Im Detail betrachtet können manche digitale Hilfsmittel aber doch mehr als nur einen geringen Vorteil gegenüber analogen Lernmethoden haben, so der Forscher - konkret bei interaktiven Gruppenarbeiten. „Grundsätzlich haben interaktiven Gruppenarbeiten und -diskussionen zu anspruchsvollen, offenen Fragestellungen den höchsten Lerneffekt – etwa im Vergleich zu frontalen Lehrervorträgen, dem Ausfüllen von Lückentexen oder auch dem Anschauen von Erklärvideos. Sie finden im Schulalltag allerdings bisher nur selten statt.“ Ein Hauptproblem bei Gruppenarbeiten sei vor allem: Wie bringt man alle dazu mitzumachen? „So banal es klingt, eine dramatisch höhere aktive Beteiligung am Unterricht ist wahrscheinlich der größte Mehrwert von digitalen Medien.“ Das hat Fischer in seiner eigenen Forschung festgestellt.

Konkret untersuchte er, wie sich Suchmaschinen sowie Diskussionsforen und andere E-Learning-Elemente ideal dazu einsetzen lassen, dass Schüler gemeinsam ein bestimmtes Problem lösen. In dem Beispiel sollten die Schüler in Kleingruppen recherchieren, wie Gentechnologie funktioniert und auch Argumente für die gesellschaftlichen Vor- und Nachteile dieser Technologie finden. „Wie man gut recherchiert, das haben wir zuvor mit Journalisten der Süddeutschen Zeitung herausgefunden“, erklärt Fischer. Das Projekt dauerte einen Monat lang, je zwei Stunden pro Woche. Diskutiert wurde am Ende ohne digitale Hilfsmittel. „Wie sich anhand der Beteiligung im Diskussionsforum ablesen ließ, haben sich tatsächlich alle an den Rechercheaufgaben in Kleingruppen beteiligt. Auch später in den Plenumsdiskussionen meldeten sich viele zu Wort, von denen man sonst nicht viel hörte. Das überraschte auch die Lehrer.“

Technologiegespräche Alpbach

Von 23. bis 25. August finden im Rahmen des Europäischen Forums Alpbach die Technologiegespräche statt, organisiert vom Austrian Institute of Technology (AIT) und der Ö1-Wissenschaftsredaktion. Das Thema heuer lautet „Diversität und Resilienz“. Davor erscheinen in science.ORF.at Interviews mit Wissenschaftlerinnen und Wissenschaftlern, die bei den Technologiegesprächen vortragen oder moderieren.

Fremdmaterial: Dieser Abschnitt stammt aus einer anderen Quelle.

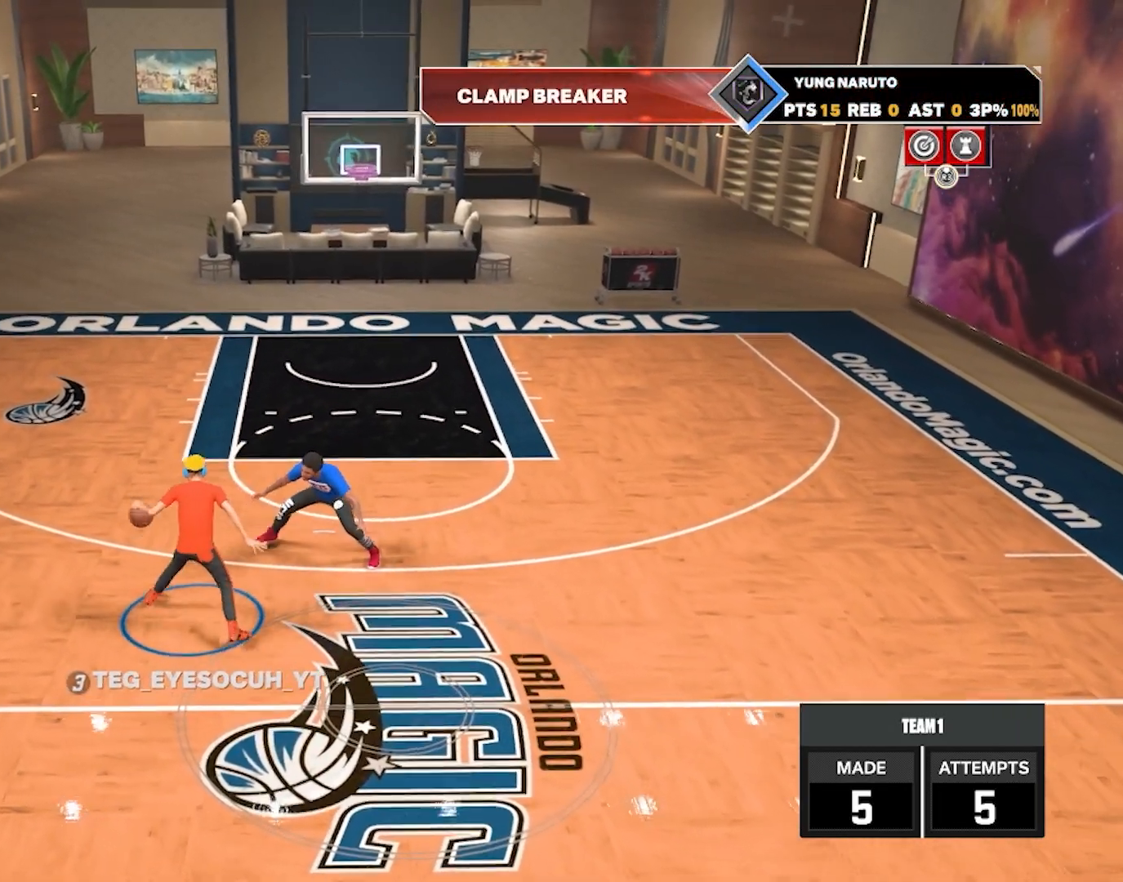
{"buttons": ["R2"], "left_stick": "up-right", "right_stick": "center", "events": [[33, "left_stick", "down-left"], [317, "R2", "up"], [317, "left_stick", "center"], [467, "R2", "down"], [483, "left_stick", "up-right"]]}
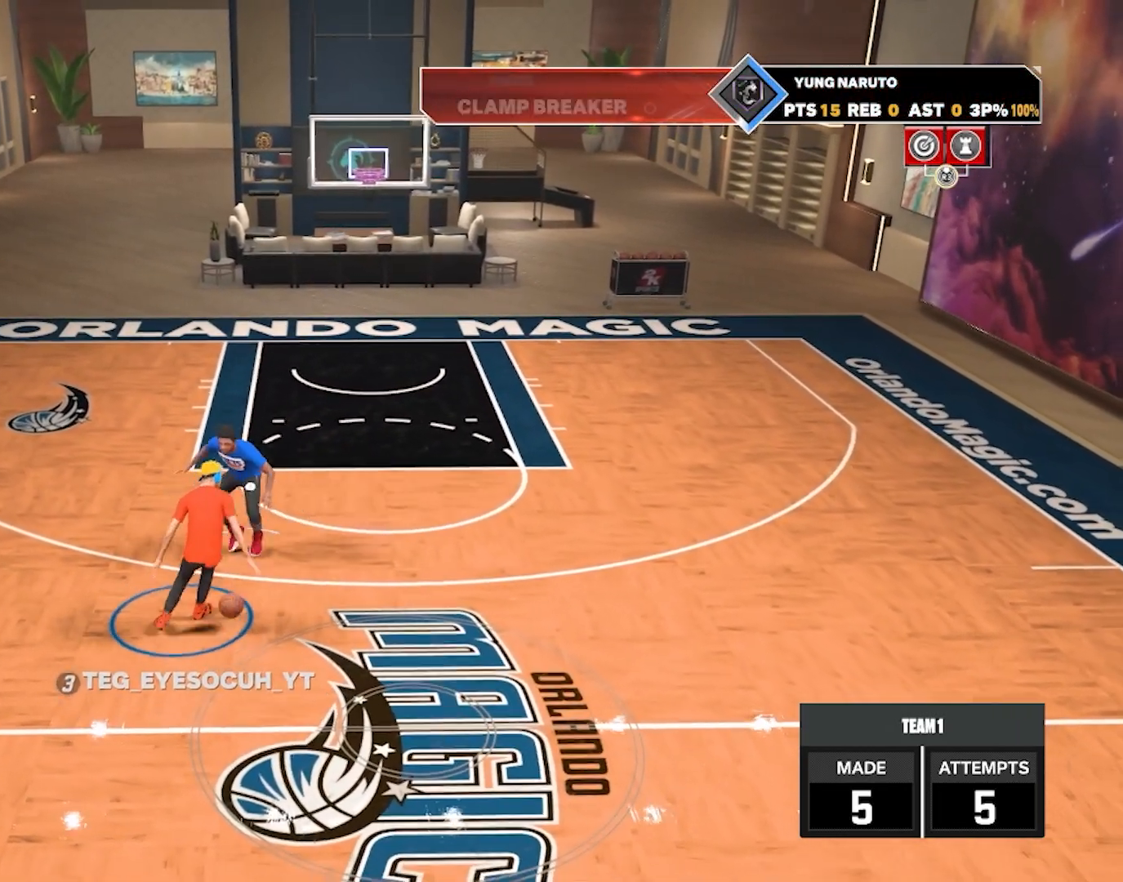
{"buttons": ["R2"], "left_stick": "right", "right_stick": "center", "events": [[383, "left_stick", "right"]]}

Frank Fischer wird am 24. August im Arbeitskreis „Digital literacy for all – Alle sollen digital fit sein“ sprechen.

„Man braucht einen Plan“

Wie mit allen digitalen Medien reicht es aber auch in diesem Zusammenhang nicht, den Schülern einfach Tablets in die Hand zu drücken und zu sagen: „Macht mal“, meint der Psychologe. „Vielmehr bietet es sich an, Programme zu nutzen, um die Gruppenarbeiten gut zu strukturieren. Diese Programme ermöglichen es dem Lehrer auch, später nachzuvollziehen, wie sehr ein einzelner Schüler mitgemacht hat und wo eventuell noch Punkte zu klären sind.“ Nicht zu vernachlässigen sei darüber hinaus auch, dass die Schüler lernen, mit digitalen Medien umzugehen und Informationen zu filtern, betont Fischer.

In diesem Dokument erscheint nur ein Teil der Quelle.